-- TEXT FOR ANALYSIS --
There is great wisdom in other religious traditions. The Holy Spirit is present in every human heart and universally throughout all societies, religions and cultures so this should not be suprising.

Another one:

“…Tear down the mosque and temple too, break all that divides, but do not break the human heart, as it is there that God resides…”

- Shaykh Bulleh Shah (1680–1757), Punjabi Sufi poet
I’ve enjoyed reading the Norse myths some over the last few years. Some fascinating stories and some interesting tidbits of wisdom sprinkled throughout.

If I was at home right now, I’d post a couple.
 
I’ve enjoyed reading the Norse myths some over the last few years. Some fascinating stories and some interesting tidbits of wisdom sprinkled throughout.

If I was at home right now, I’d post a couple.
When you get the chance Iron it would be wonderful if you would share since I have never read them! 👍
 
👍

In fact the work of literature which this saying is derived from is considered to be a “major” work of Catholic mysticism:

“…Angelus Silesius, original name Johannes Scheffler (born December 1624, Breslau, Silesia [now Wrocław, Pol.]—died July 9, 1677, Breslau), religious poet remembered primarily as the author of Der Cherubinischer Wandersmann (1674; “The Cherubic Wanderer”), a major work of Roman Catholic mysticism…”

- Encyclopedia Britannica

If properly understood such statements are Orthodox and certainly not pantheistic. Indeed the Cherubic Wanderer was published with an imprimatur as the old catholic encyclopedia tells us:

“…Angelus published, in 1657, the two poetical works on which his fame rests. “The Soul’s Spiritual Delight” (Heilige Seelenlust) is a collection of more than two hundred religious songs, many of them of great beauty, which have found their way not only into Catholic, but even into Protestant hymn books. “The Cherubic Pilgrim” (Der Cherubinische Wandersmann) is a collection of over sixteen hundred rhymed couplets, full of deep religious thought expressed in epigrammatic form …] They ought to be interpreted in an orthodox sense, for Angelus Silesius was not a pantheist. His prose writings are orthodox; “The Cherubic Pilgrim” was published with the ecclesiastical Imprimatur, and, in his preface, the author himself explains his “paradoxes” in an orthodox sense, and repudiates any future pantheistic interpretation…”

-- REQUIRED ACTION A --
Update the rows below, from the line containing "KYUSYU・OKINAWA" through the end of the rows, replacing "大橋店" with "大橋駅前店" and leaving everything else unchanged.

-- RECORDS FOR THIS TASK --
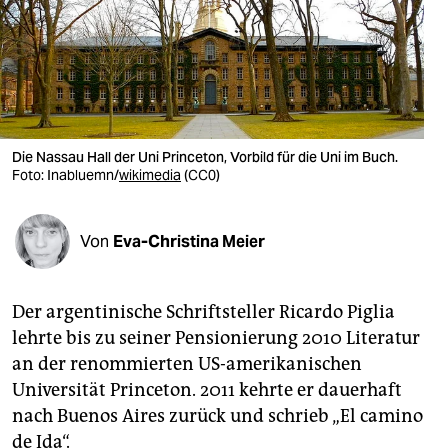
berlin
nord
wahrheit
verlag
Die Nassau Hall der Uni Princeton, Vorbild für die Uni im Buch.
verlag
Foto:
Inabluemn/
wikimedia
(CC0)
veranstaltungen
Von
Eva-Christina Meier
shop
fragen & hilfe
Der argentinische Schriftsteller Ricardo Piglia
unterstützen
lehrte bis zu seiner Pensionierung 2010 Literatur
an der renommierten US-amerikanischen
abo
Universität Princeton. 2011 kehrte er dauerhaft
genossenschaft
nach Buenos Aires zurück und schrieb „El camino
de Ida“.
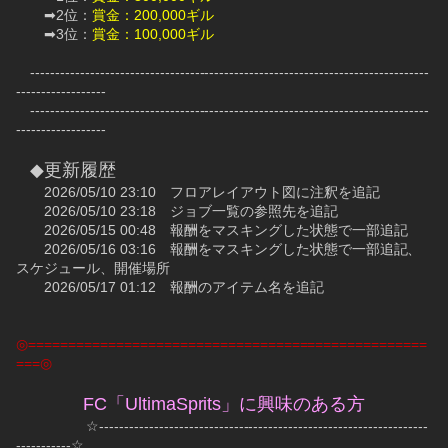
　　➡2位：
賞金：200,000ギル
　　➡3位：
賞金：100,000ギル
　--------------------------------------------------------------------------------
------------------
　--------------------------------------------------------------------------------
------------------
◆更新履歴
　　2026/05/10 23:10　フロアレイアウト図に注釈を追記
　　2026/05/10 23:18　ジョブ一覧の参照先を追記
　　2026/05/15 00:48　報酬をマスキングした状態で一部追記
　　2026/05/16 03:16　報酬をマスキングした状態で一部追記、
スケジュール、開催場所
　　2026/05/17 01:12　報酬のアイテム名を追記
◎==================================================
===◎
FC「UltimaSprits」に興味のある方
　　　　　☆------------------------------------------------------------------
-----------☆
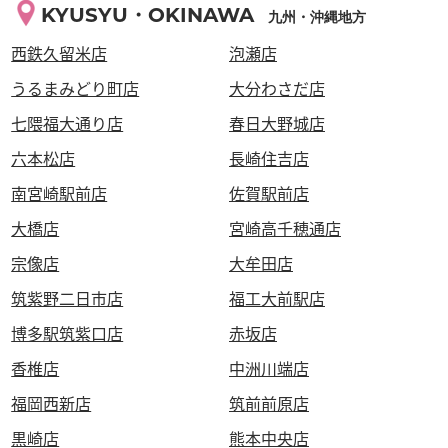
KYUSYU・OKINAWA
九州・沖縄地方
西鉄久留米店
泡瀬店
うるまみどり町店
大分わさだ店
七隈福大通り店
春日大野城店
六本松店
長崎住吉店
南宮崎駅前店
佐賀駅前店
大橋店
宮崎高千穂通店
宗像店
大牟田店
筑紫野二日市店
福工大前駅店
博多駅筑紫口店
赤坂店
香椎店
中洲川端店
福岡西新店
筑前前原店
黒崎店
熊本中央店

-- REQUIRED ACTION B --
From the text on wisdom in religious traditions, copy word for word the stretch from "There is great" through "not be suprising.".

-- EXERCISE RESULT A --
KYUSYU・OKINAWA
九州・沖縄地方
西鉄久留米店
泡瀬店
うるまみどり町店
大分わさだ店
七隈福大通り店
春日大野城店
六本松店
長崎住吉店
南宮崎駅前店
佐賀駅前店
大橋駅前店
宮崎高千穂通店
宗像店
大牟田店
筑紫野二日市店
福工大前駅店
博多駅筑紫口店
赤坂店
香椎店
中洲川端店
福岡西新店
筑前前原店
黒崎店
熊本中央店

-- EXERCISE RESULT B --
There is great wisdom in other religious traditions. The Holy Spirit is present in every human heart and universally throughout all societies, religions and cultures so this should not be suprising.